= Entradas de una fuente de datos =
━━━━━━━━━━━━━━━━

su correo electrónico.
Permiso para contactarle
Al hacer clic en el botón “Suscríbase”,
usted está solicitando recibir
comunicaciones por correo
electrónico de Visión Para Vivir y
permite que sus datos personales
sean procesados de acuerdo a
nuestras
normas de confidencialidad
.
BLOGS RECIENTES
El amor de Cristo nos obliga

━━━━━━━━━━━━━━━━

= Acción requerida =
Imprima sin ningún cambio todas las líneas de los registros de arriba, desde la primera hasta la última.

= Su solución =
su correo electrónico.
Permiso para contactarle
Al hacer clic en el botón “Suscríbase”,
usted está solicitando recibir
comunicaciones por correo
electrónico de Visión Para Vivir y
permite que sus datos personales
sean procesados de acuerdo a
nuestras
normas de confidencialidad
.
BLOGS RECIENTES
El amor de Cristo nos obliga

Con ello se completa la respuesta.